• [Problem requirements]:
In the race summary below, rewrite the part that starts at "The 1992 Tyson Holly Farms 400 was" and ends at "and third, respectively.", changing "iteration" to "running".

1992 Tyson Holly Farms 400
- The 1992 Tyson Holly Farms 400 program cover, featuring Dale Earnhardt.
- Date: October 5, 1992
- Official name: 43rd Annual Tyson Holly Farms 400
- Location: North Wilkesboro Speedway, North Wilkesboro, North Carolina
- Course: Permanent racing facility
- Course length: 1.006 km (0.625 miles)
- Distance: 400 laps, 250 mi (402.336 km)
- Scheduled distance: 400 laps, 250 mi (402.336 km)
- Average speed: 107.36 miles per hour (172.78 km/h)

Pole position
- Driver: Alan Kulwicki; / AK Racing
- Time: 19.209

Most laps led
- Driver: Geoff Bodine / Bud Moore Engineering
- Laps: 181

Winner
- No. 15: Geoff Bodine / Bud Moore Engineering

Television in the United States
- Network: ESPN
- Announcers: Bob Jenkins, Ned Jarrett, Benny Parsons

Radio in the United States
- Radio: Motor Racing Network

= 1992 Tyson Holly Farms 400 =

25th race of the 1992 NASCAR Winston Cup Series

The 1992 Tyson Holly Farms 400 was the 25th stock car race of the 1992 NASCAR Winston Cup Series season and the 43rd iteration of the event. The race was originally scheduled to be held on Sunday, October 4, 1992, but was delayed to Monday, October 5 due to rain. The race was held in North Wilkesboro, North Carolina at the North Wilkesboro Speedway, a 0.625 mi oval short track. The race took the scheduled 400 laps to complete. At the race's end, Bud Moore Engineering driver Geoff Bodine would manage to dominate a majority of the race to take his 14th career NASCAR Winston Cup Series victory and his second and final victory of the season. To fill out the top three, Roush Racing driver Mark Martin and SABCO Racing driver Kyle Petty would finish second and third, respectively.

• [Record extracts]:
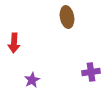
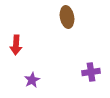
red arrow: moved 2 px right, 2 px down
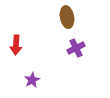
purple cross: moved 15 px left, 24 px up; rotated 18 degrees counterclockwise
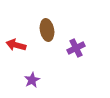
brown ellipse: moved 20 px left, 13 px down
red arrow: rotated 102 degrees clockwise
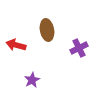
purple cross: moved 3 px right
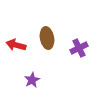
brown ellipse: moved 8 px down
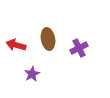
brown ellipse: moved 1 px right, 1 px down
purple star: moved 6 px up
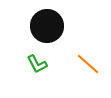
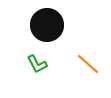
black circle: moved 1 px up
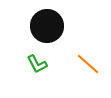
black circle: moved 1 px down
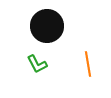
orange line: rotated 40 degrees clockwise
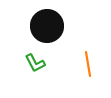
green L-shape: moved 2 px left, 1 px up
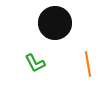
black circle: moved 8 px right, 3 px up
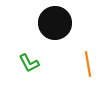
green L-shape: moved 6 px left
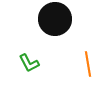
black circle: moved 4 px up
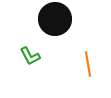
green L-shape: moved 1 px right, 7 px up
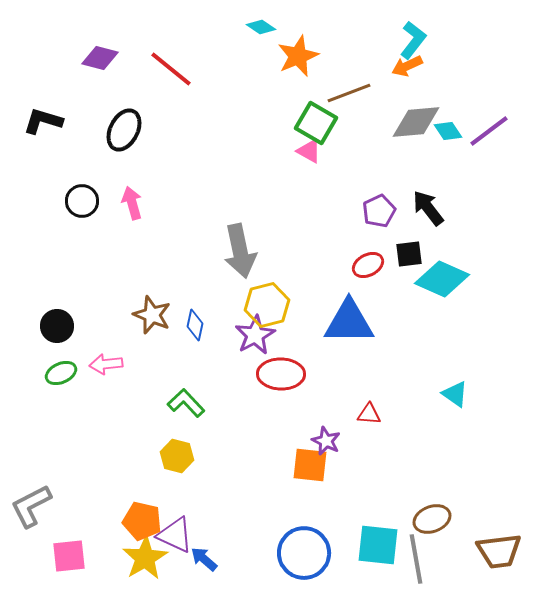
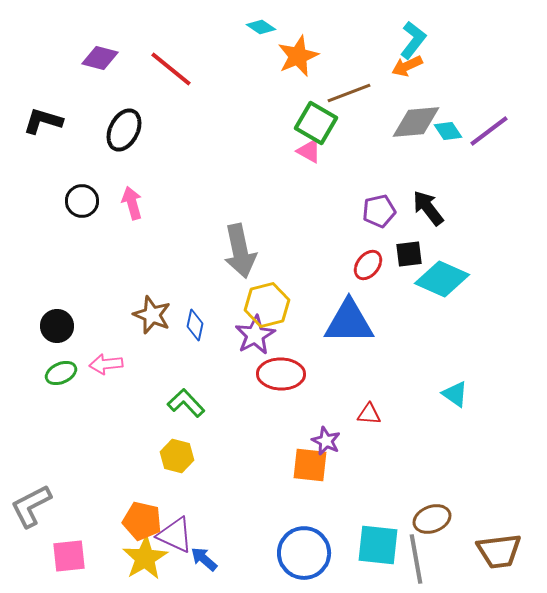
purple pentagon at (379, 211): rotated 12 degrees clockwise
red ellipse at (368, 265): rotated 24 degrees counterclockwise
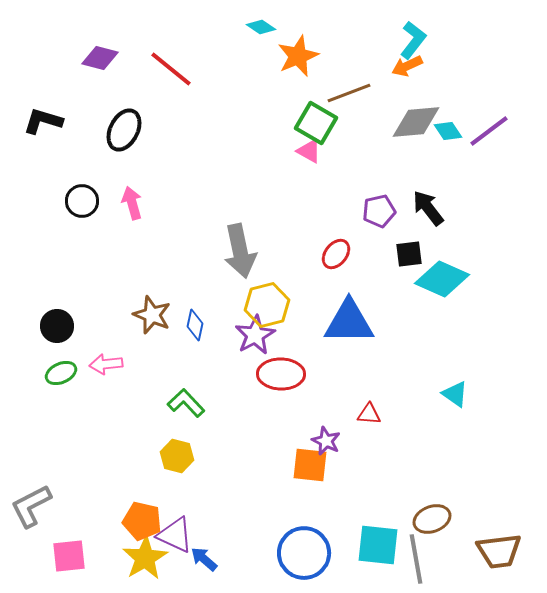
red ellipse at (368, 265): moved 32 px left, 11 px up
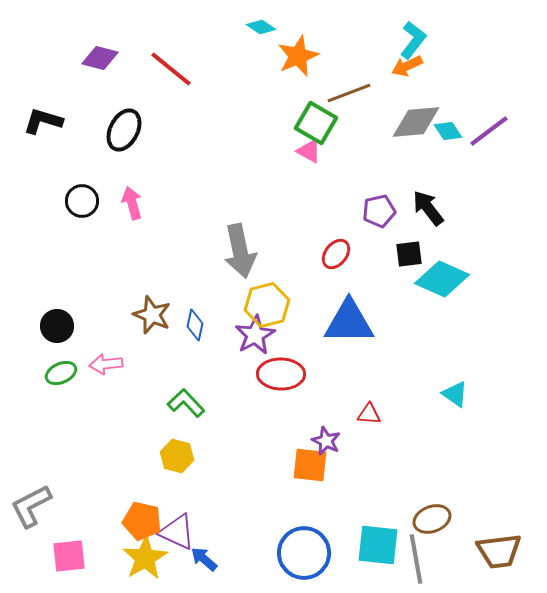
purple triangle at (175, 535): moved 2 px right, 3 px up
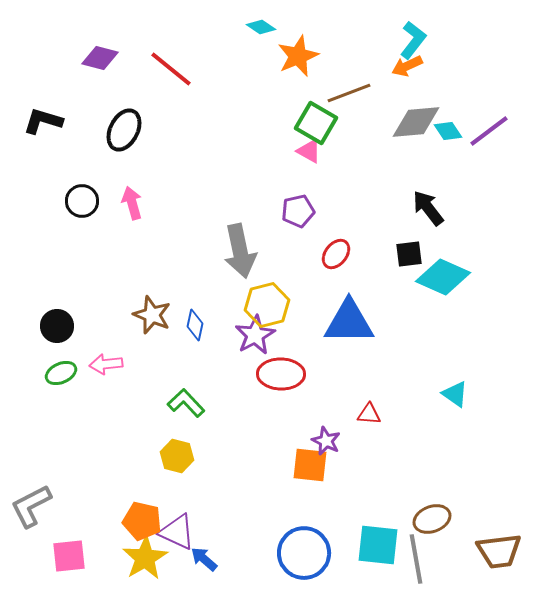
purple pentagon at (379, 211): moved 81 px left
cyan diamond at (442, 279): moved 1 px right, 2 px up
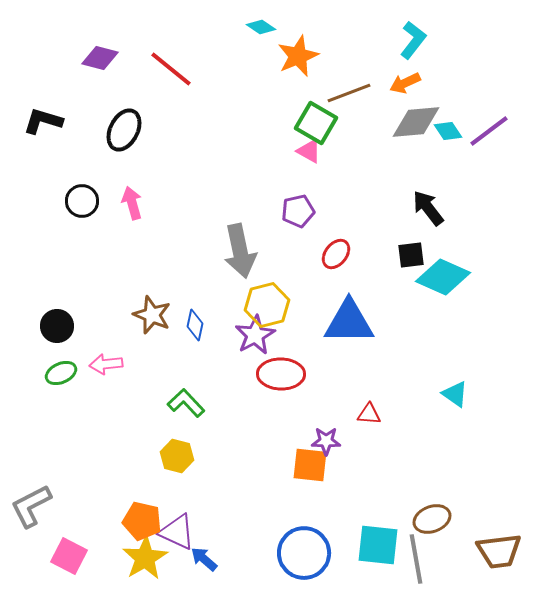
orange arrow at (407, 66): moved 2 px left, 17 px down
black square at (409, 254): moved 2 px right, 1 px down
purple star at (326, 441): rotated 24 degrees counterclockwise
pink square at (69, 556): rotated 33 degrees clockwise
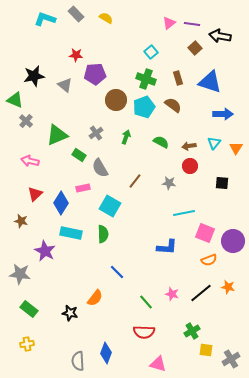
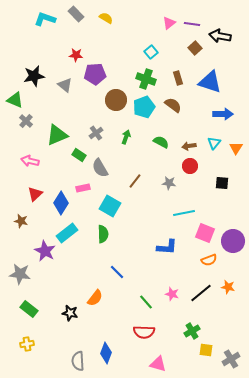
cyan rectangle at (71, 233): moved 4 px left; rotated 50 degrees counterclockwise
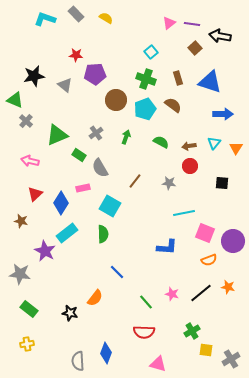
cyan pentagon at (144, 107): moved 1 px right, 2 px down
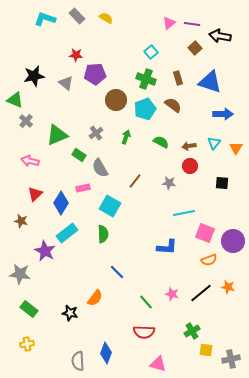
gray rectangle at (76, 14): moved 1 px right, 2 px down
gray triangle at (65, 85): moved 1 px right, 2 px up
gray cross at (231, 359): rotated 18 degrees clockwise
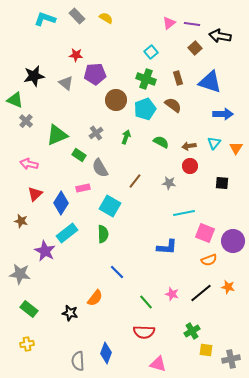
pink arrow at (30, 161): moved 1 px left, 3 px down
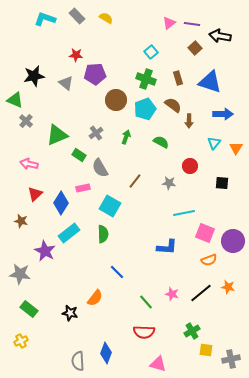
brown arrow at (189, 146): moved 25 px up; rotated 80 degrees counterclockwise
cyan rectangle at (67, 233): moved 2 px right
yellow cross at (27, 344): moved 6 px left, 3 px up; rotated 16 degrees counterclockwise
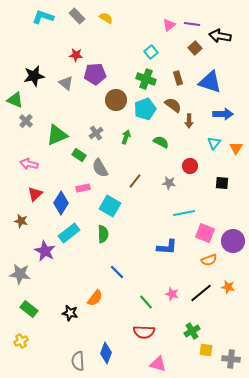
cyan L-shape at (45, 19): moved 2 px left, 2 px up
pink triangle at (169, 23): moved 2 px down
gray cross at (231, 359): rotated 18 degrees clockwise
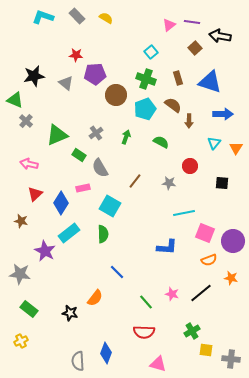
purple line at (192, 24): moved 2 px up
brown circle at (116, 100): moved 5 px up
orange star at (228, 287): moved 3 px right, 9 px up
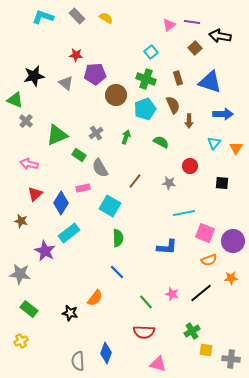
brown semicircle at (173, 105): rotated 30 degrees clockwise
green semicircle at (103, 234): moved 15 px right, 4 px down
orange star at (231, 278): rotated 16 degrees counterclockwise
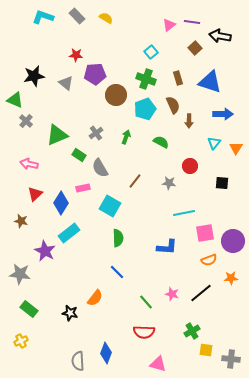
pink square at (205, 233): rotated 30 degrees counterclockwise
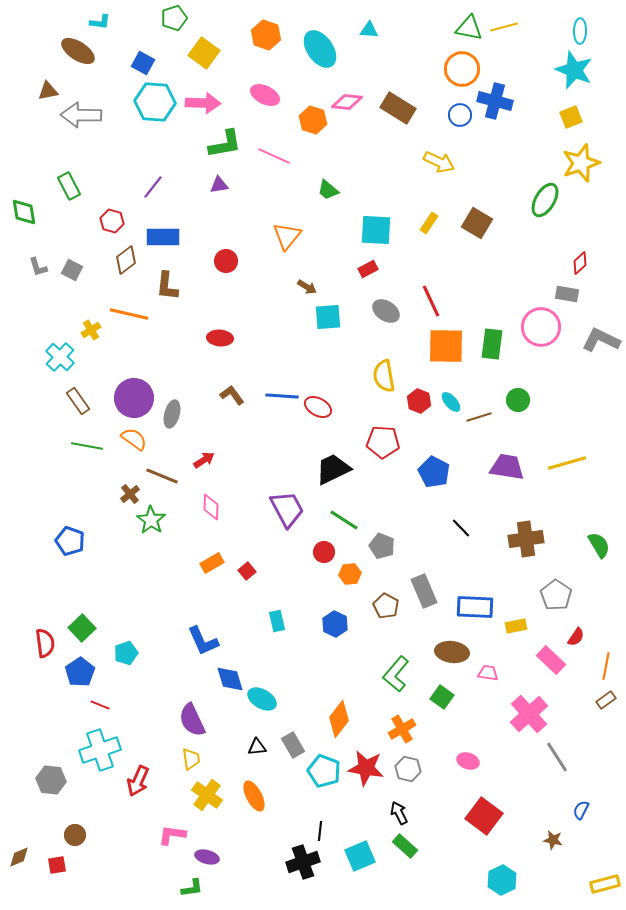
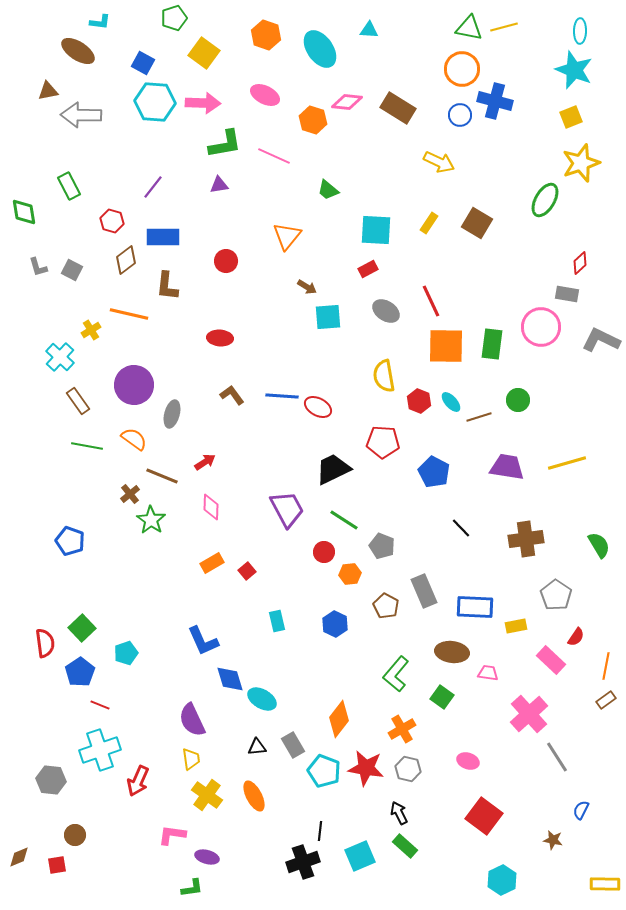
purple circle at (134, 398): moved 13 px up
red arrow at (204, 460): moved 1 px right, 2 px down
yellow rectangle at (605, 884): rotated 16 degrees clockwise
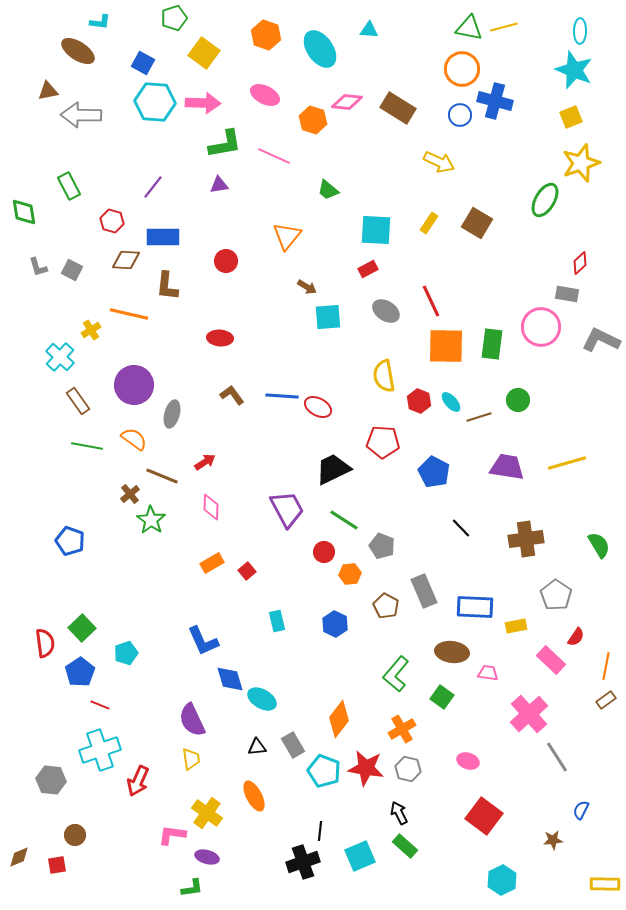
brown diamond at (126, 260): rotated 40 degrees clockwise
yellow cross at (207, 795): moved 18 px down
brown star at (553, 840): rotated 18 degrees counterclockwise
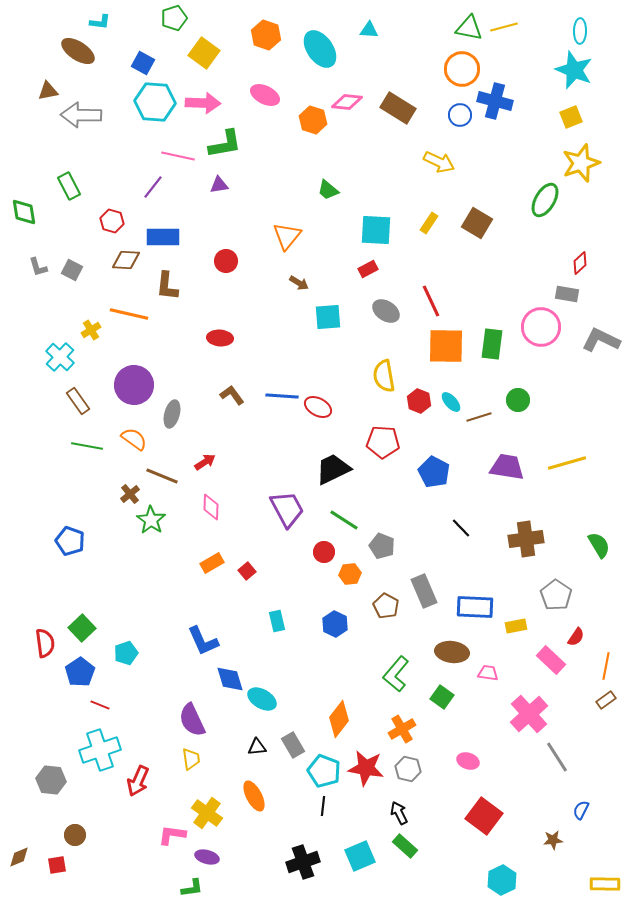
pink line at (274, 156): moved 96 px left; rotated 12 degrees counterclockwise
brown arrow at (307, 287): moved 8 px left, 4 px up
black line at (320, 831): moved 3 px right, 25 px up
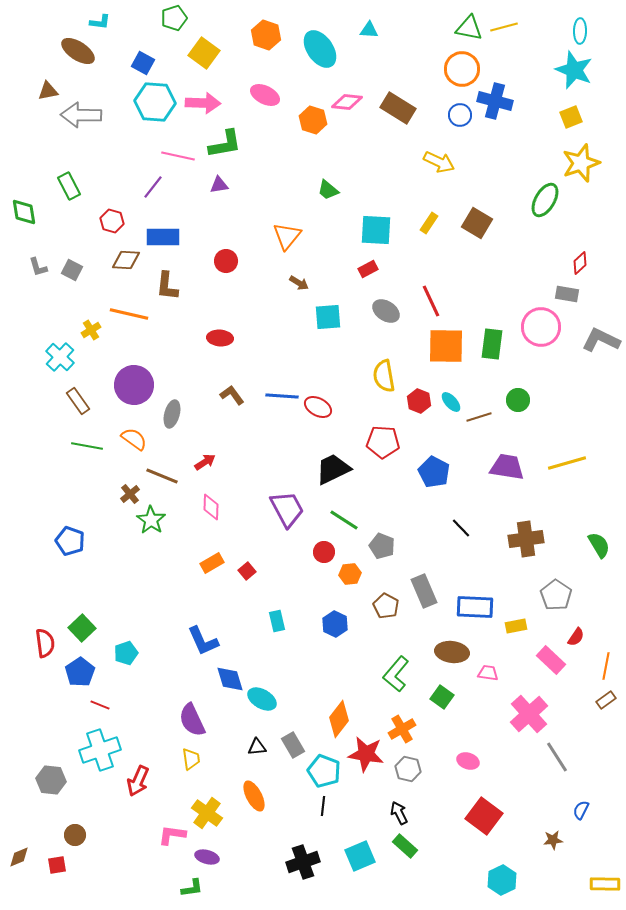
red star at (366, 768): moved 14 px up
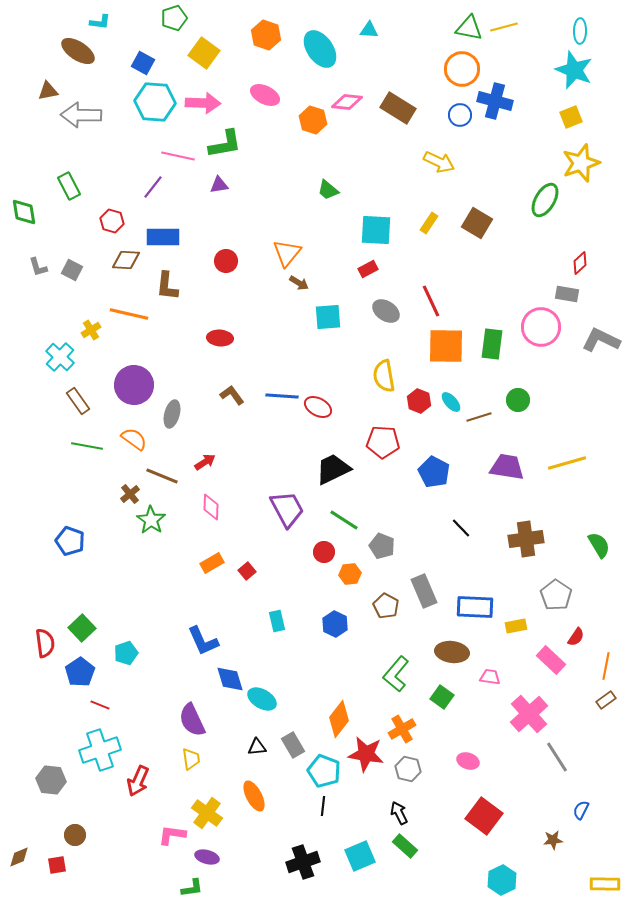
orange triangle at (287, 236): moved 17 px down
pink trapezoid at (488, 673): moved 2 px right, 4 px down
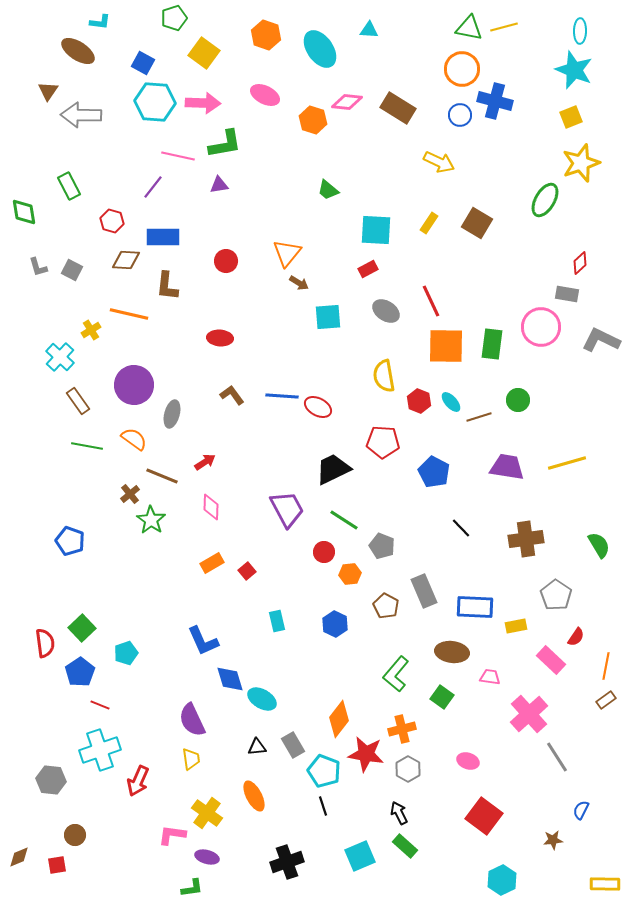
brown triangle at (48, 91): rotated 45 degrees counterclockwise
orange cross at (402, 729): rotated 16 degrees clockwise
gray hexagon at (408, 769): rotated 15 degrees clockwise
black line at (323, 806): rotated 24 degrees counterclockwise
black cross at (303, 862): moved 16 px left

• [Completed exercise]:
The 1992 Tyson Holly Farms 400 was the 25th stock car race of the 1992 NASCAR Winston Cup Series season and the 43rd running of the event. The race was originally scheduled to be held on Sunday, October 4, 1992, but was delayed to Monday, October 5 due to rain. The race was held in North Wilkesboro, North Carolina at the North Wilkesboro Speedway, a 0.625 mi oval short track. The race took the scheduled 400 laps to complete. At the race's end, Bud Moore Engineering driver Geoff Bodine would manage to dominate a majority of the race to take his 14th career NASCAR Winston Cup Series victory and his second and final victory of the season. To fill out the top three, Roush Racing driver Mark Martin and SABCO Racing driver Kyle Petty would finish second and third, respectively.